主に対する誓願についての規定
民数記の目次
25. 主に対する誓願についての規定
【聖書箇所】 30章1~16節
はじめに
- この章の主題は「誓願」(誓うこと)についてです。誓うことについての主の命令は、2節にあるように
ということです。ここには誓うことの厳粛さが語られています。
「人がもし、主に誓願をし、あるいは、物断ちをしようと誓いをするなら、そのことばを破ってはならない。すべて自分の口から出たとおりのことを実行しなければならない。」
- 誓願はあくまでも神に対する自発的な意志に基づくものでなければなりません。決して強制されるものではありません。しかしひとたび誓願をするならば、それに自らが縛られてしまっても良いとするほどに、自発性の強いものでなければならないのです。
1. 神の誓い
- 聖書には多くの誓願を見ることができますが、まず重要なことは「神の誓い」です。聖書の中には神が自ら立てた誓いを繰り返し繰り返し記していますが、とりわけ、神がアブラハムに対して誓われた誓いは決して忘れることはありません。

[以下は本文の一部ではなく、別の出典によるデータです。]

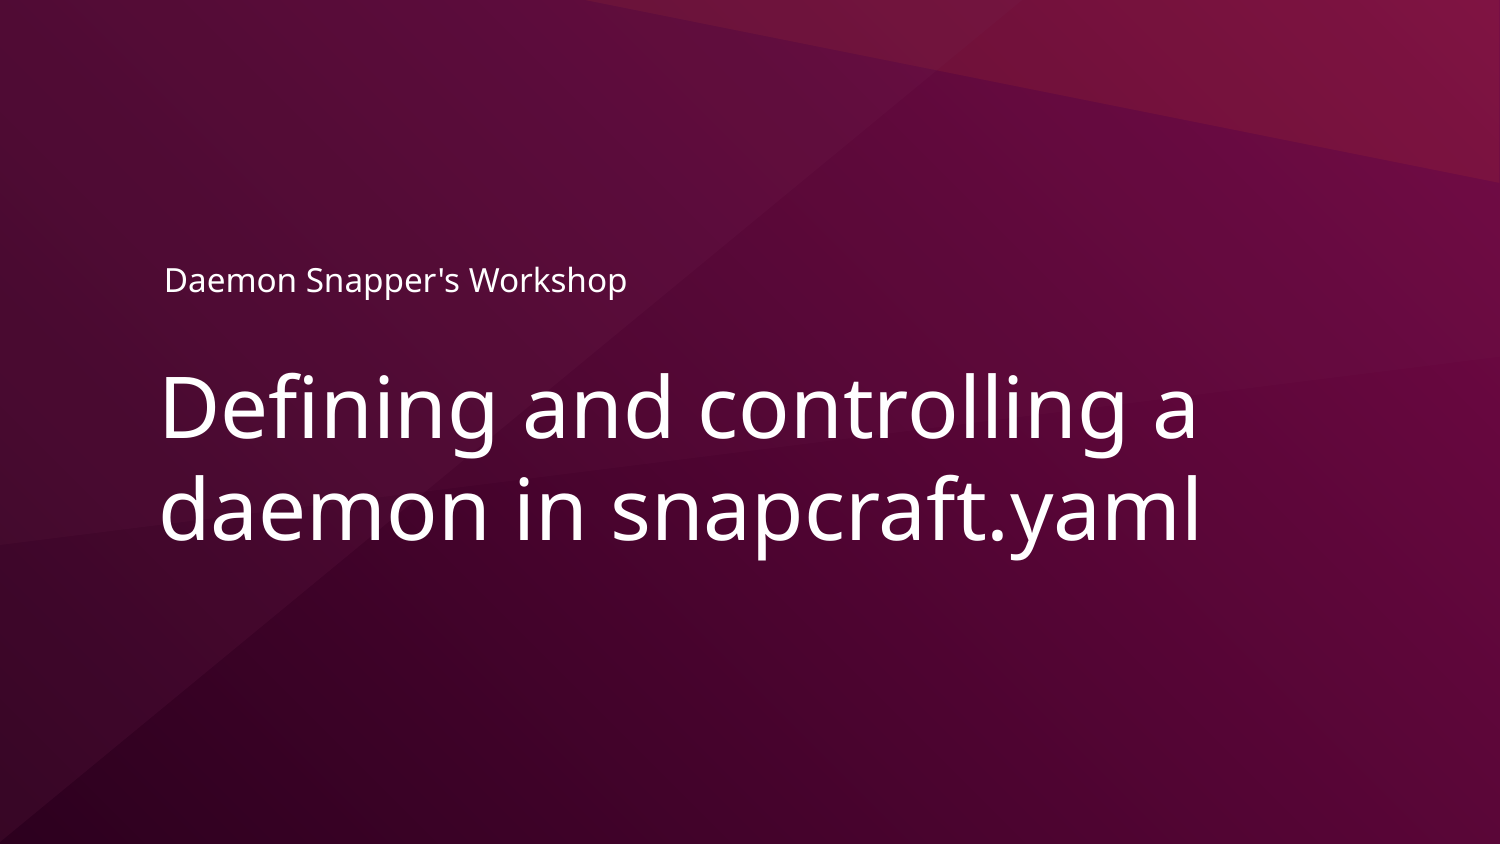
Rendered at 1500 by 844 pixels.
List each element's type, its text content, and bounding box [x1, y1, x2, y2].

subtitle Daemon Snapper's Workshop [163, 259, 940, 324]
title Defining and controlling a daemon in snapcraft.yaml [158, 352, 1378, 607]
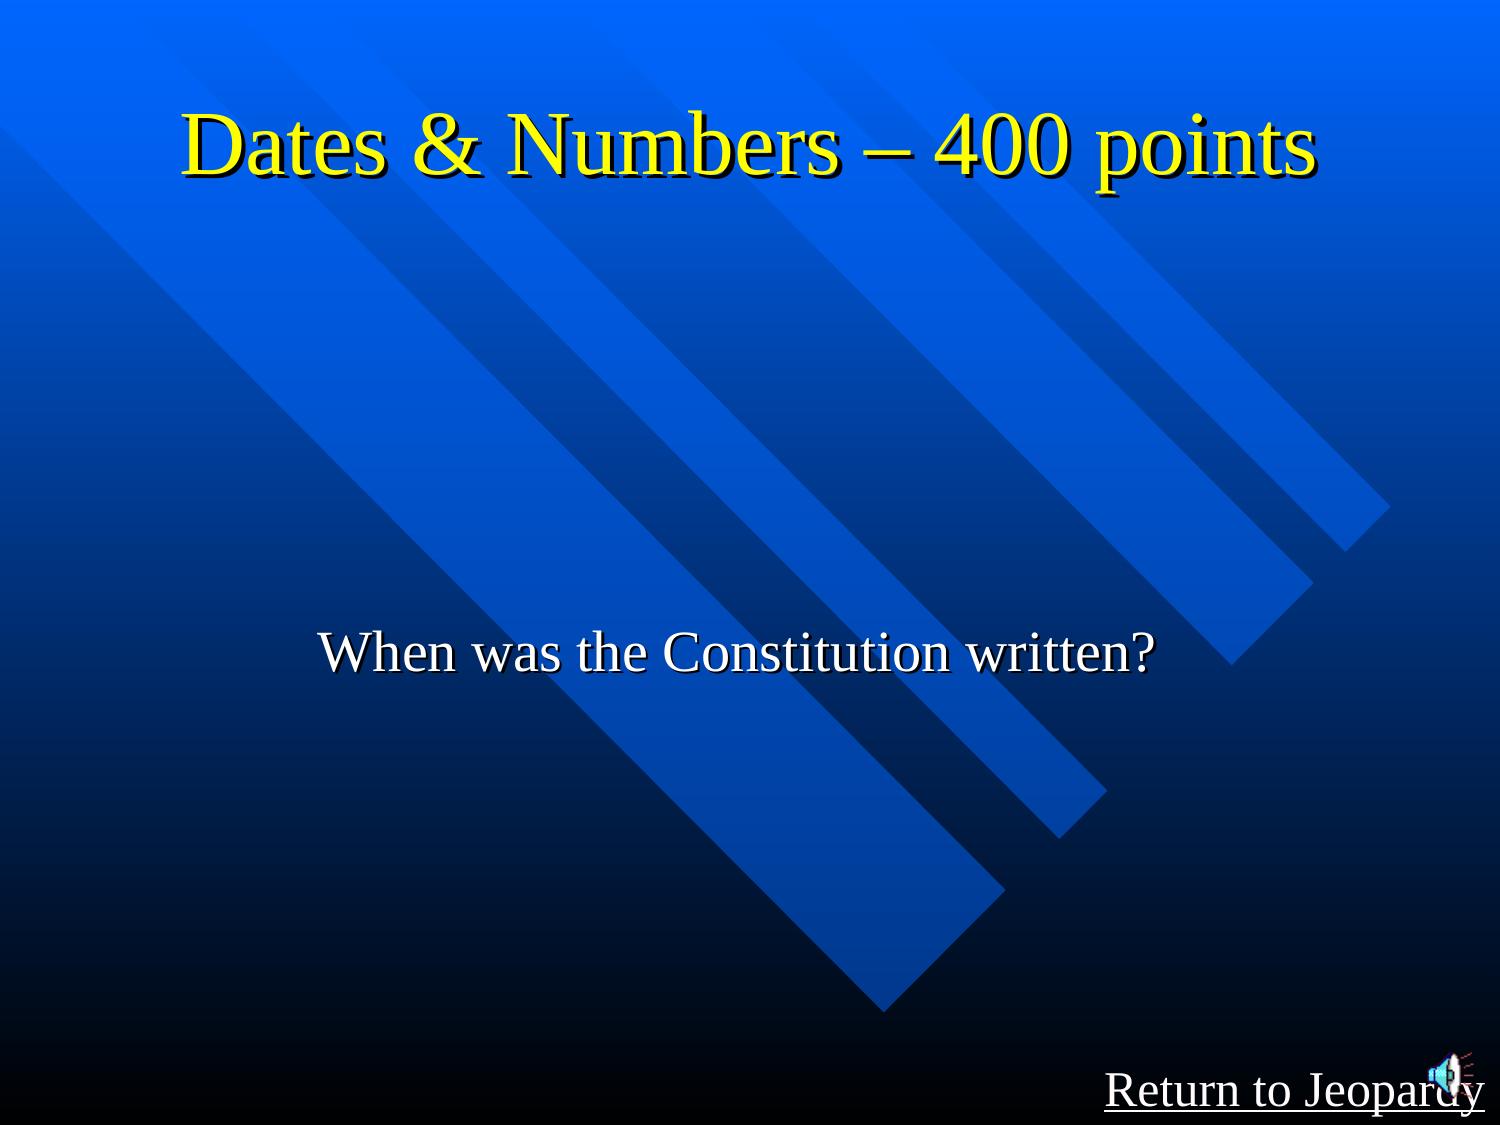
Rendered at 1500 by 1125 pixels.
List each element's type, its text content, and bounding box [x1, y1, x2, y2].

- バプテマスのヨハネの父であり祭司でもあったザカリヤは、聖霊に満たされて語った中に「救いの角を、われらのために、しもべダビデの家に立てられた。」とあります。その理由として「われらの父アブラハムに誓われた誓を覚えて」いてくださったことをあげています。神はご自身の誓いを決して忘れることなく、それを果たされる方です。神の口から出た誓い(約束)は、決して変更されることなく、必ず果たされます。
2. 神に対する誓いについて
- その神に対してなされる誓いも同様に、果たされることが求められます。申命記23:22には次のように記されています。
「あなたの神、主に誓願を立てる場合は、遅らせることなく(怠ることなく)、それを果たさなければならない。あなたの神、主は、必ずあなたにそれを求め、(果たされなければ)、それはあなたの罪となるからである。」
- つまり、誓願は果たされるべきことであり、決して軽はずみな誓いをしないようにとの戒めでもあります。
3. ひとつの例(ハンナの誓願)
- 預言者サムエルを産んだ母ハンナの誓願があります。彼女は夫エルカナに愛されながらも、胎は閉じられていて、子どもがありませんでした。しかし第二夫人であるペニンナには多くの息子と娘たちがいました。夫に愛されているハンナを憎むペニンナは彼女をいらだたせるようなことをしていたのです。ハンナの心は痛み、主の宮で主に祈って激しく泣きました。そのとき、彼女は主に誓願を立てました。「万軍の主よ。もし、あなたが、はしための悩みを顧みて、私に心を留め、このはしためを忘れず、このはしために男の子を授けてくださいますなら、私はその子の一生を主におささげします。そして、その子の頭に、かみそりをあてません。」(1サムエル1:11)
- このハンナの祈りは聞かれました。そして生まれた男の子の名前をサムエルと名づけました。第一子は母親にとって最も大切な存在です。その子が乳離れした頃、彼女は主に誓ったとおりに主にささげたのです。具体的には、祭司エリのもとに預けたのです(神のもとに預けたちと言う方が真実かもしれません)。このようにして、誓願を立てて与えられたサムエルは、やがてイスラエルの歴史の舵取りをしていく者となったのです。
- 彼女の誓願がそのまま果たされた背景には、夫のエルカナがハンナの誓願に対して反対する事なく黙って認めたからです。もしこのとき、夫のエルカナが反対した場合はどうなるのでしょうか。このような問題を想定して、民数記の30章が記されています。夫と妻、父と娘のかかわりにおいて、もし妻や娘が主に対して誓願を立てた場合、誓願を立てた以上はそれを果たさなければなりません。しかし父や夫が反対した場合にはその誓いは解かれます。そして赦されます。しかし、夫や父が黙っていた場合には妻や娘の誓願は果たさなければならないということです。誓願の重さを確認しながらも、家庭における神が与えた権威という秩序に逆らってまで、立てた誓いを果たそうとすることを禁じたのがこの民数記30章です。
- この視点に立つならば、ハンナが男の子(サムエル)を主にささげるという誓いについては、夫のエルカナも反対をしなかったということになります。一つの家庭の中に起った日常茶飯事的な悲しみの出来事の中に神の計画があったと言えます。そしてそこにはハンナの誓願と夫の承認も与(くみ)されていたということです。つまり、ある人の一つの誓願という行為の中に、神の不思議な奇しい神の計画が隠されていたということです。